begin Provided text

- Promotional poster of the event
- Promotion: Revolution Pro Wrestling
- Date: August 22–23, 2025
- City: London, England
- Venue: Crystal Palace National Sports Centre

Event chronology
| ← Previous RevPro Live In Southampton 37 | Next → RevPro Live In London 99 |

RevPro Anniversary Show chronology
| ← Previous Twelve Year Anniversary | Next → — |

= RevPro 13th Anniversary Show =

2025 RevPro pay-per-view event

The RevPro 13th Anniversary Show was a two-night professional wrestling event produced by Revolution Pro Wrestling. It took place on August 22 and 23, 2025, at Crystal Palace National Sports Centre in London, England, with the first night taking place under the Global Wars UK banner. The event featured wrestlers from various promotions including Consejo Mundial de Lucha Libre (CMLL), New Japan Pro Wrestling (NJPW) and All Elite Wrestling (AEW).

==Production==
===Storylines===
The event featured professional wrestling matches that involve different wrestlers from pre-existing scripted feuds and storylines. Wrestlers portray heroes, villains, or less distinguishable characters in scripted events that build tension and culminate in a wrestling match or series of matches. Storylines are produced on RevPro's weekly tour-based shows.

end Provided text

• **Tasks**
a - Reproduce the RevPro anniversary show text between "The RevPro 13th" and "weekly tour-based shows.", inclusive.
b - Shorten the paragraph of the RevPro anniversary show text that begins "The RevPro 13th Anniversary Show was a two-night" while keeping its main facts.
c - Answer these questions using the RevPro anniversary show text:
(i) At what venue did the event take place?
(ii) Under what banner was the first night held?
(iii) On what shows are the storylines produced?
The rows that come next are separate from the RevPro anniversary show text.

begin Supplied information

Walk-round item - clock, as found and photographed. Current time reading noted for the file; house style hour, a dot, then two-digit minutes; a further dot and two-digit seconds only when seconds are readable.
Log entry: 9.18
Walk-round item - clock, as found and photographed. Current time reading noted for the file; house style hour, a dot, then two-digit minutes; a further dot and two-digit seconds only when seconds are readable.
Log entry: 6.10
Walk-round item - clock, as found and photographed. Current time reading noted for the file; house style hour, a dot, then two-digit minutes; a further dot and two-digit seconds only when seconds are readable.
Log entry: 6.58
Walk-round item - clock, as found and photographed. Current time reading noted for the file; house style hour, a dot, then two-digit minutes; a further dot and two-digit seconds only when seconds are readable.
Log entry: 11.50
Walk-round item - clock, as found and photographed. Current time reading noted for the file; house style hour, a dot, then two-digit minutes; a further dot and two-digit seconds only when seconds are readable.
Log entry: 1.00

end Supplied information
begin Supplied information

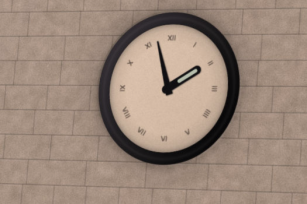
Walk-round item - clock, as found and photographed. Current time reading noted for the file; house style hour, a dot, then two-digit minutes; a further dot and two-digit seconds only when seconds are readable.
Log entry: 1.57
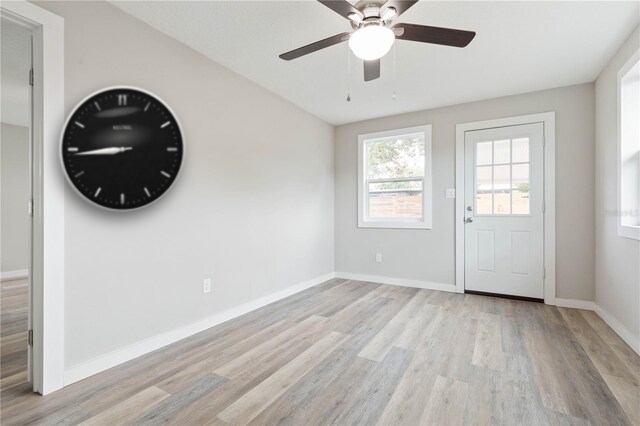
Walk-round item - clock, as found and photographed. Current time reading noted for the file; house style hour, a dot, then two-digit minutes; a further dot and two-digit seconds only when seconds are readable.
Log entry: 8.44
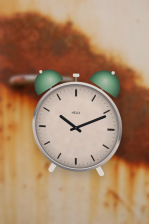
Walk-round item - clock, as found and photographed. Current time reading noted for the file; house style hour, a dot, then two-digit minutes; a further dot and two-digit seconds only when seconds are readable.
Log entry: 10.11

end Supplied information

• **Problem solutions**
a -
The RevPro 13th Anniversary Show was a two-night professional wrestling event produced by Revolution Pro Wrestling. It took place on August 22 and 23, 2025, at Crystal Palace National Sports Centre in London, England, with the first night taking place under the Global Wars UK banner. The event featured wrestlers from various promotions including Consejo Mundial de Lucha Libre (CMLL), New Japan Pro Wrestling (NJPW) and All Elite Wrestling (AEW).

==Production==
===Storylines===
The event featured professional wrestling matches that involve different wrestlers from pre-existing scripted feuds and storylines. Wrestlers portray heroes, villains, or less distinguishable characters in scripted events that build tension and culminate in a wrestling match or series of matches. Storylines are produced on RevPro's weekly tour-based shows.

b - Revolution Pro Wrestling's 13th Anniversary Show was a two-night event held August 22–23, 2025, at Crystal Palace National Sports Centre in London, England. The first night ran under the Global Wars UK banner. The show included wrestlers from CMLL, NJPW and AEW.

c -
(i) Crystal Palace National Sports Centre
(ii) Global Wars UK
(iii) RevPro's weekly tour-based shows